I wasn’t sure what to expect: I knew only that the weather was hot and the food was good. The cost of living was also lower. I ended up staying for four and a half years — zipping around the city on a motorbike, heading to the beach on weekends, and working at an expat magazine writing about the city’s food, nightlife, and culture.

This was where I started freelancing as a travel writer; Vietnam was just beginning to become a popular destination, and English and American journalists there were few and far between. Did I think about returning to the U.S.? No, although there were things I missed. Once, I flew home for Christmas and the immigration officer at the Newark airport noticed I hadn’t been back for a year. “Welcome home!” he said, and I started beaming and couldn’t stop.

Post-Vietnam, I traveled in East Africa for six months, then moved to Israel for eight months, then moved to Seoul for a year. Staying abroad made sense as a career decision: I was becoming a full-time travel writer, thanks to my on-the-ground knowledge, and writing for more prestigious publications all the time. Since then I’ve moved to Uruguay, using it as a base for travel to Colombia, Argentina, the Dominican Republic, and plenty of other places.

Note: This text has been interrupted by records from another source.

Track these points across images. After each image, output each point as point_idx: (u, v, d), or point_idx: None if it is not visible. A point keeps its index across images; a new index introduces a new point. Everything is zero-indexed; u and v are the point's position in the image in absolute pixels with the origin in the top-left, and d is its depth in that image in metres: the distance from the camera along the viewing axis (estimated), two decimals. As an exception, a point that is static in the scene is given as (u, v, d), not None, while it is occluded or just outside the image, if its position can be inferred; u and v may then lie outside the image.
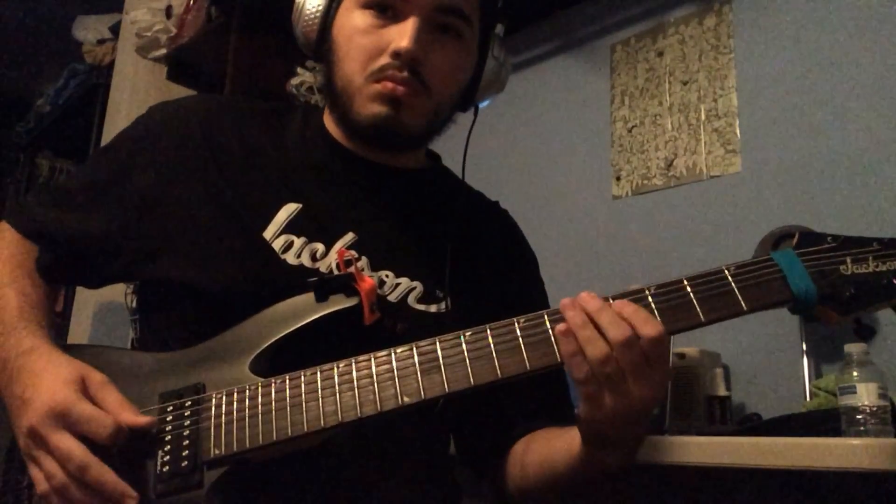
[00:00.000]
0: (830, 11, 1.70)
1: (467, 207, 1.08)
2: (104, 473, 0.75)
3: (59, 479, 0.76)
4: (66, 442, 0.76)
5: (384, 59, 0.91)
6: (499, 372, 0.76)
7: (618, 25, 2.13)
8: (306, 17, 0.97)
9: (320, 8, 0.96)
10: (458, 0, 0.94)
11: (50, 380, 0.80)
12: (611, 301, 0.76)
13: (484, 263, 1.04)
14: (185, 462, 0.78)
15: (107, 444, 0.76)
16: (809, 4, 1.74)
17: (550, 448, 0.91)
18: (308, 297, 0.87)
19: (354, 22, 0.93)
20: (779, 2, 1.79)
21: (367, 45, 0.92)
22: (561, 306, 0.76)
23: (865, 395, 1.13)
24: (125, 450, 0.78)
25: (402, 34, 0.90)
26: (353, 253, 0.93)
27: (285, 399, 0.79)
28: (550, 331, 0.77)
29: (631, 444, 0.82)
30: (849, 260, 0.76)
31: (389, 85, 0.91)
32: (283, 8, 0.98)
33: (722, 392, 1.53)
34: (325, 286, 0.86)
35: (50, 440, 0.76)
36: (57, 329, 0.93)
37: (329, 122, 1.01)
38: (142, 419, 0.79)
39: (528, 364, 0.76)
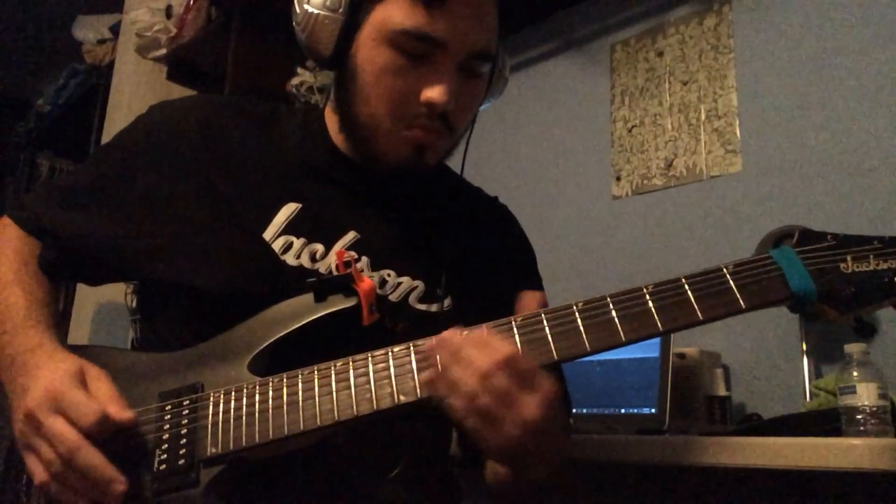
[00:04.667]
0: (830, 11, 1.70)
1: (467, 204, 1.08)
2: (93, 457, 0.75)
3: (57, 467, 0.76)
4: (59, 424, 0.76)
5: (416, 108, 0.89)
6: None
7: (618, 25, 2.13)
8: (318, 31, 0.91)
9: (338, 27, 0.90)
10: (488, 44, 0.92)
11: (50, 370, 0.81)
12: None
13: (484, 260, 1.04)
14: (182, 460, 0.79)
15: (90, 432, 0.76)
16: (809, 4, 1.74)
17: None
18: (307, 298, 0.87)
19: (383, 60, 0.88)
20: (779, 2, 1.79)
21: (398, 88, 0.89)
22: (427, 348, 0.77)
23: (865, 395, 1.13)
24: (118, 446, 0.78)
25: (437, 86, 0.88)
26: (353, 254, 0.93)
27: (282, 398, 0.79)
28: (547, 330, 0.77)
29: (546, 459, 0.79)
30: (849, 258, 0.76)
31: (420, 134, 0.91)
32: (283, 8, 0.96)
33: (722, 392, 1.53)
34: (324, 286, 0.86)
35: (45, 422, 0.77)
36: (58, 328, 0.93)
37: (330, 126, 1.00)
38: (123, 414, 0.79)
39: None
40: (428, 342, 0.78)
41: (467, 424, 0.74)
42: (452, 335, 0.76)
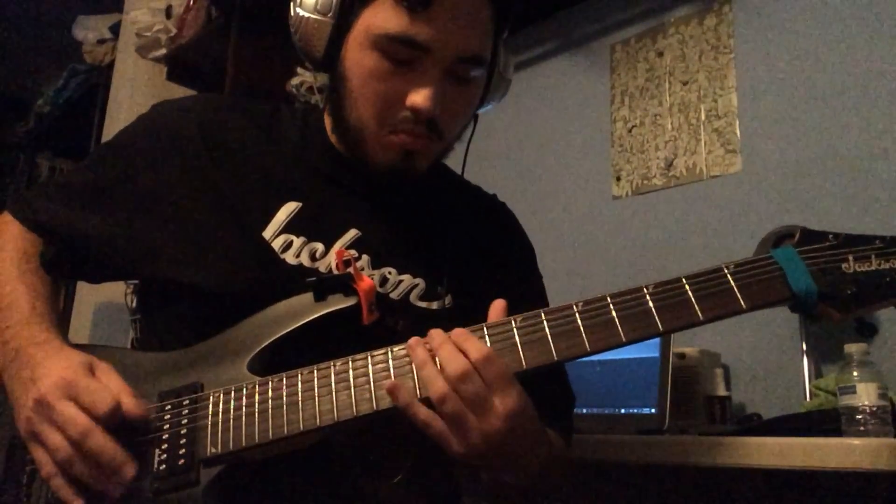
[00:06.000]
0: (830, 11, 1.70)
1: (466, 202, 1.08)
2: (104, 440, 0.75)
3: (64, 453, 0.76)
4: (70, 409, 0.76)
5: (401, 112, 0.89)
6: None
7: (618, 25, 2.13)
8: (309, 34, 0.91)
9: (327, 30, 0.90)
10: (477, 48, 0.91)
11: (62, 360, 0.81)
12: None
13: (484, 258, 1.04)
14: (182, 460, 0.78)
15: (103, 418, 0.76)
16: (809, 5, 1.74)
17: None
18: (307, 297, 0.87)
19: (369, 64, 0.88)
20: (779, 2, 1.79)
21: (384, 92, 0.88)
22: (407, 346, 0.79)
23: (865, 395, 1.13)
24: (124, 439, 0.78)
25: (422, 91, 0.87)
26: (353, 252, 0.93)
27: (282, 398, 0.79)
28: (547, 329, 0.77)
29: (516, 467, 0.81)
30: (850, 258, 0.75)
31: (407, 139, 0.90)
32: (283, 8, 0.96)
33: (722, 392, 1.53)
34: (324, 286, 0.86)
35: (55, 407, 0.76)
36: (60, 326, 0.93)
37: (328, 126, 1.01)
38: (136, 407, 0.79)
39: (524, 363, 0.76)
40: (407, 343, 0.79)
41: (432, 429, 0.76)
42: (437, 332, 0.78)
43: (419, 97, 0.87)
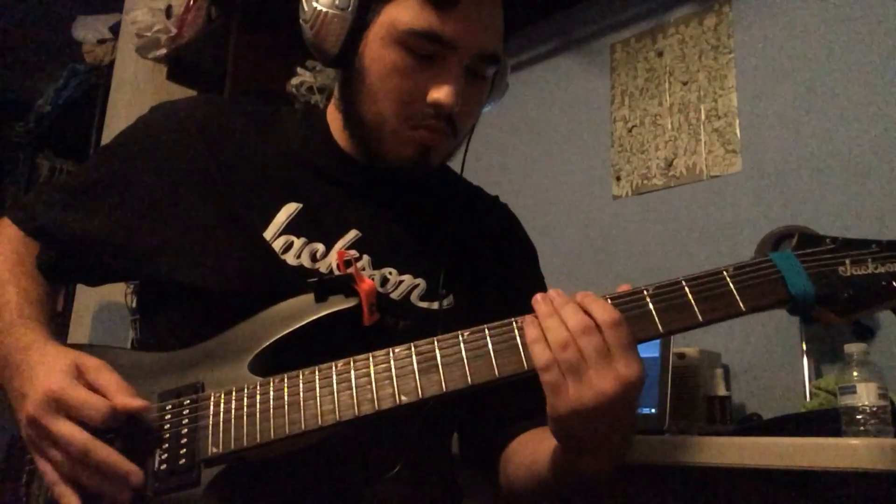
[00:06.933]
0: (830, 11, 1.70)
1: (467, 203, 1.08)
2: (108, 454, 0.76)
3: (68, 467, 0.76)
4: (65, 427, 0.76)
5: (422, 108, 0.89)
6: (496, 371, 0.76)
7: (618, 25, 2.13)
8: (325, 29, 0.90)
9: (346, 25, 0.90)
10: (497, 46, 0.92)
11: (44, 370, 0.80)
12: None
13: (485, 259, 1.04)
14: (183, 460, 0.78)
15: (101, 428, 0.76)
16: (809, 4, 1.74)
17: (538, 450, 0.90)
18: (308, 298, 0.87)
19: (391, 59, 0.89)
20: (779, 2, 1.79)
21: (405, 88, 0.89)
22: (533, 301, 0.77)
23: (865, 395, 1.13)
24: (124, 440, 0.78)
25: (445, 87, 0.88)
26: (354, 253, 0.93)
27: (283, 398, 0.79)
28: None
29: (607, 448, 0.79)
30: (847, 262, 0.76)
31: (426, 135, 0.91)
32: (283, 8, 0.96)
33: (722, 392, 1.53)
34: (325, 286, 0.86)
35: (50, 427, 0.76)
36: (57, 329, 0.93)
37: (332, 124, 1.01)
38: (136, 402, 0.79)
39: (525, 364, 0.76)
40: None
41: (547, 375, 0.72)
42: (559, 293, 0.76)
43: (442, 93, 0.88)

Whether to stay abroad or return to the U.S. isn’t a question any more. Although life in the States is easier — people speak English! you can buy everything online! — I wouldn’t trade those conveniences for the thrill of taking road trips up the Uruguayan coast and going to hear Argentinean bands play at local clubs. Living abroad, whether it’s Montevideo or Nairobi, doesn’t feel alien anymore. It feels like home.

Moving abroad is like taking up horseback riding, or learning a new language — nice to dream about, but somehow it keeps getting pushed to the back burner.

Financial factors: living abroad

Even in a country that seems culturally similar — such as Canada or England — you need to think carefully about your finances.

  • Where you’ll bank. In some countries, opening an account can be an arduous process.
  • What impact currency exchange rates will have as you move money between your U.S. accounts and your foreign bank.
  • How often you’ll travel home and how much it will cost.
  • How working abroad could affect your U.S. retirement savings. Will you still be able to contribute to a U.S. IRA or 401(k)?